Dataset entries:
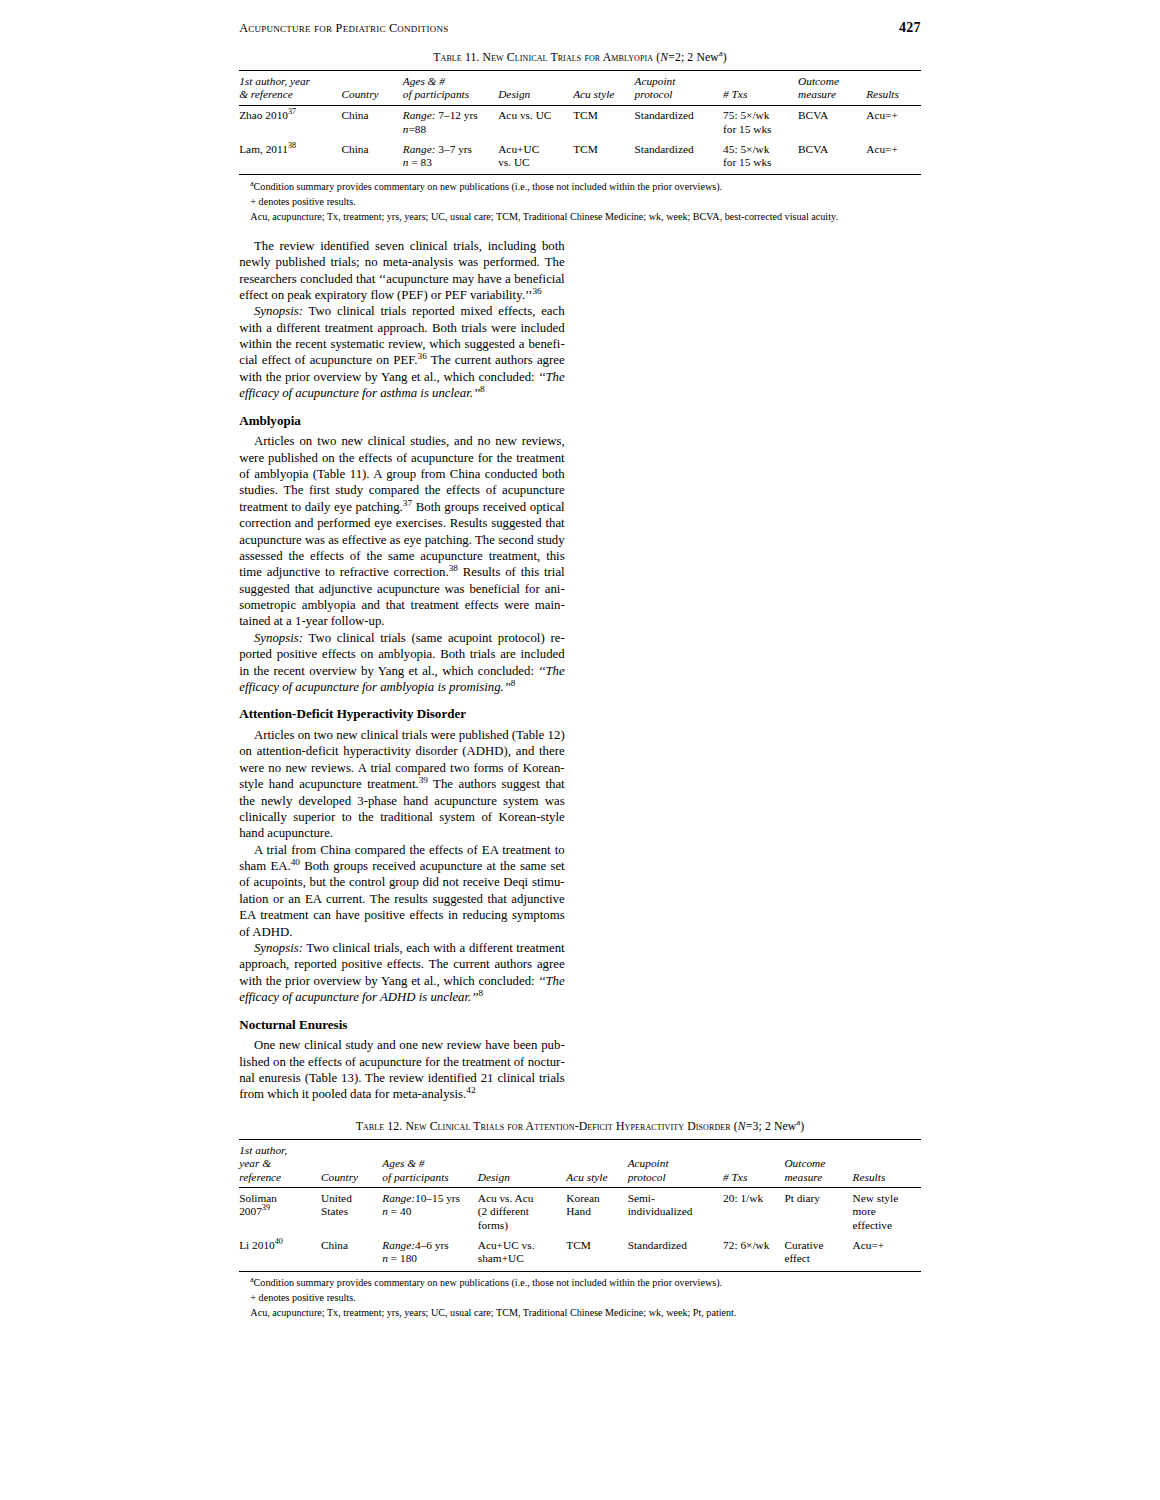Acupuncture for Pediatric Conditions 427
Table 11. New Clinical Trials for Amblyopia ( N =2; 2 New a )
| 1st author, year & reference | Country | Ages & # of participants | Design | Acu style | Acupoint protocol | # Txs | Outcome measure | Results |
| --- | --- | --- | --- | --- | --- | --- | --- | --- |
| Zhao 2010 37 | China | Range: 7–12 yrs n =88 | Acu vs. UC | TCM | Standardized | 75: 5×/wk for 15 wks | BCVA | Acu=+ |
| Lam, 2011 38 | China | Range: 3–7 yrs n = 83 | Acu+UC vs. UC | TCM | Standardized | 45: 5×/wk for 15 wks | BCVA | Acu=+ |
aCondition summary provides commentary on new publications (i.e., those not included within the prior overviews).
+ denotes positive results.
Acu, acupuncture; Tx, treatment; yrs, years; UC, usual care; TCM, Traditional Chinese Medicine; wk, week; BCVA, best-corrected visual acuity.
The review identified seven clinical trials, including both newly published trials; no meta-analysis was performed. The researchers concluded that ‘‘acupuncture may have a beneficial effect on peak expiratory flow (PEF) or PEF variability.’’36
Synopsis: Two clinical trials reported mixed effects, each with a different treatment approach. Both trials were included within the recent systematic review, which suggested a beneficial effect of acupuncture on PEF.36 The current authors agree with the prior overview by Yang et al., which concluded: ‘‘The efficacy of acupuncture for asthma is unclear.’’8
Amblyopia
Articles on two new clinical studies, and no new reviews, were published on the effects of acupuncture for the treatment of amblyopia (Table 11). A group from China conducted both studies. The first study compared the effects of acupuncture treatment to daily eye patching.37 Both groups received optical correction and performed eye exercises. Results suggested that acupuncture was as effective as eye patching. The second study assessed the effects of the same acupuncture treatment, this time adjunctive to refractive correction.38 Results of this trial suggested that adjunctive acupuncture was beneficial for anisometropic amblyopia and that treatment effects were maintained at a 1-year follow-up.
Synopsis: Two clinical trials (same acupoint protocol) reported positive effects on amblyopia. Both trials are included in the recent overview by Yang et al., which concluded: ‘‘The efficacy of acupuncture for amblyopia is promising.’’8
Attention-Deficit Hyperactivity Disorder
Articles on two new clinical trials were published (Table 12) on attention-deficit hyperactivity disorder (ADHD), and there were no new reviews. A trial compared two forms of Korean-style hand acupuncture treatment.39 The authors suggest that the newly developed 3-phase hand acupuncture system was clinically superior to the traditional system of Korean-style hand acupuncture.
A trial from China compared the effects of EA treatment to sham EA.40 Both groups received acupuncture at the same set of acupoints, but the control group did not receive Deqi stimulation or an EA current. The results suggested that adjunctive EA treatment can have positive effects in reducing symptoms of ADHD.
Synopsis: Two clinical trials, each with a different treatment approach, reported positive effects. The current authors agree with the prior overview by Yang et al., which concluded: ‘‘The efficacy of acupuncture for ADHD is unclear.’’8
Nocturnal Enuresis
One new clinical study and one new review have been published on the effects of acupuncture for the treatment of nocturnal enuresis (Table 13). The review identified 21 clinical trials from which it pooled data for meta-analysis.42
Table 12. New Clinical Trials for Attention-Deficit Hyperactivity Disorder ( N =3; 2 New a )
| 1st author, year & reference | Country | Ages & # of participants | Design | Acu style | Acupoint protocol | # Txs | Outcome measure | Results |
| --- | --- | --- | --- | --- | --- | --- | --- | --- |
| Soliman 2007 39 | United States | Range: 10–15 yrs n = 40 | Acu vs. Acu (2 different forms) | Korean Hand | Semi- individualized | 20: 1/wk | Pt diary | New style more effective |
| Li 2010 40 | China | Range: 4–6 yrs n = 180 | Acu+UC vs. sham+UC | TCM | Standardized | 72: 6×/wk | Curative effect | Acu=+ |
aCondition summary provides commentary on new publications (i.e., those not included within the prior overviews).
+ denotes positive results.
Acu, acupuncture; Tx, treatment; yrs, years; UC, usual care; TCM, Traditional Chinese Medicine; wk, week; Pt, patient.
---
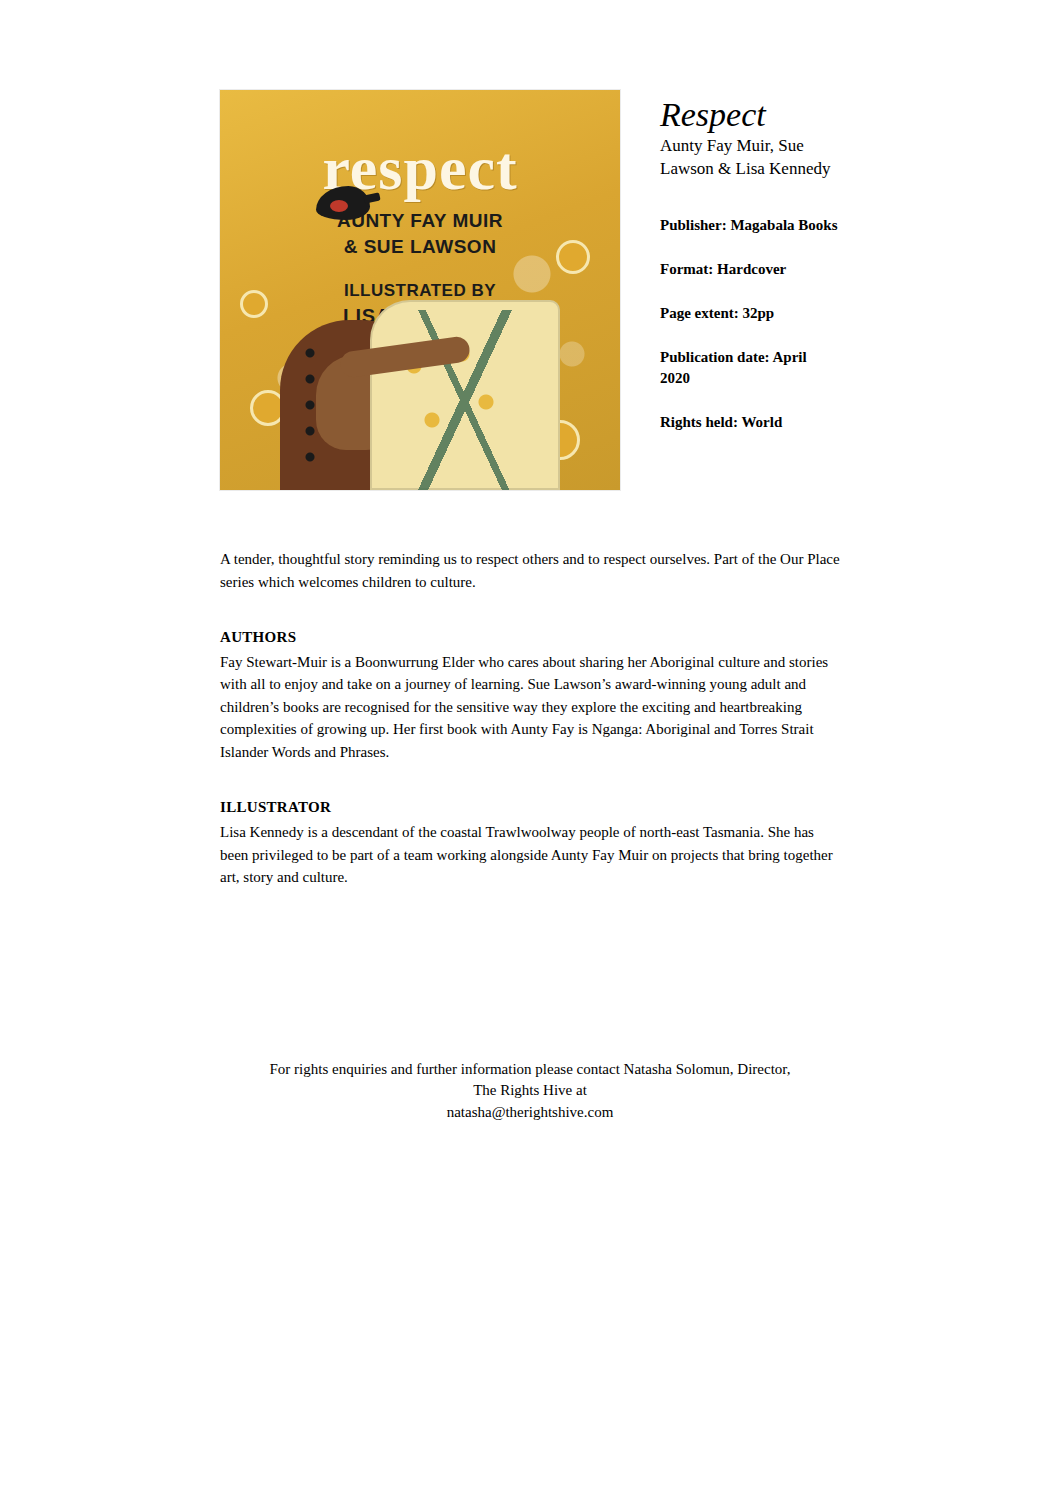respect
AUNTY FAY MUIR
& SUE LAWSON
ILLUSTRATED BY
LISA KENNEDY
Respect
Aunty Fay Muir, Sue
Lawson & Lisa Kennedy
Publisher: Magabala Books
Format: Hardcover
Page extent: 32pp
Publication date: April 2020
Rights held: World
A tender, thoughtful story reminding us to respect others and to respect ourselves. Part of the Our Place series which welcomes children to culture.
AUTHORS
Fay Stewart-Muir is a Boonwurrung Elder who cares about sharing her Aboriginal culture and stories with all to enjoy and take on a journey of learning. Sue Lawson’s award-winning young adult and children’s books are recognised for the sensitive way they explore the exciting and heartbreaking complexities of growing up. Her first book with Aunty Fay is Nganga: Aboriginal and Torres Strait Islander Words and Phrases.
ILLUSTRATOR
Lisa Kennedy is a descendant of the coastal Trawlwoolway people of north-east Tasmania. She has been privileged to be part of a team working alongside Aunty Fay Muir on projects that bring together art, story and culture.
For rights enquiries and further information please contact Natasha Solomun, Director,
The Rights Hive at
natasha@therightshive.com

- WHAT TO WORK ON
In the entries above, find the line with "Synopsis: Two clinical trials, each" and the line with "week; Pt, patient.", then set down exactly those two and every line between them, nothing else.

- TASK OUTPUT
Synopsis: Two clinical trials, each with a different treatment approach, reported positive effects. The current authors agree with the prior overview by Yang et al., which concluded: ‘‘The efficacy of acupuncture for ADHD is unclear.’’8
Nocturnal Enuresis
One new clinical study and one new review have been published on the effects of acupuncture for the treatment of nocturnal enuresis (Table 13). The review identified 21 clinical trials from which it pooled data for meta-analysis.42
Table 12. New Clinical Trials for Attention-Deficit Hyperactivity Disorder ( N =3; 2 New a )
| 1st author, year & reference | Country | Ages & # of participants | Design | Acu style | Acupoint protocol | # Txs | Outcome measure | Results |
| --- | --- | --- | --- | --- | --- | --- | --- | --- |
| Soliman 2007 39 | United States | Range: 10–15 yrs n = 40 | Acu vs. Acu (2 different forms) | Korean Hand | Semi- individualized | 20: 1/wk | Pt diary | New style more effective |
| Li 2010 40 | China | Range: 4–6 yrs n = 180 | Acu+UC vs. sham+UC | TCM | Standardized | 72: 6×/wk | Curative effect | Acu=+ |
aCondition summary provides commentary on new publications (i.e., those not included within the prior overviews).
+ denotes positive results.
Acu, acupuncture; Tx, treatment; yrs, years; UC, usual care; TCM, Traditional Chinese Medicine; wk, week; Pt, patient.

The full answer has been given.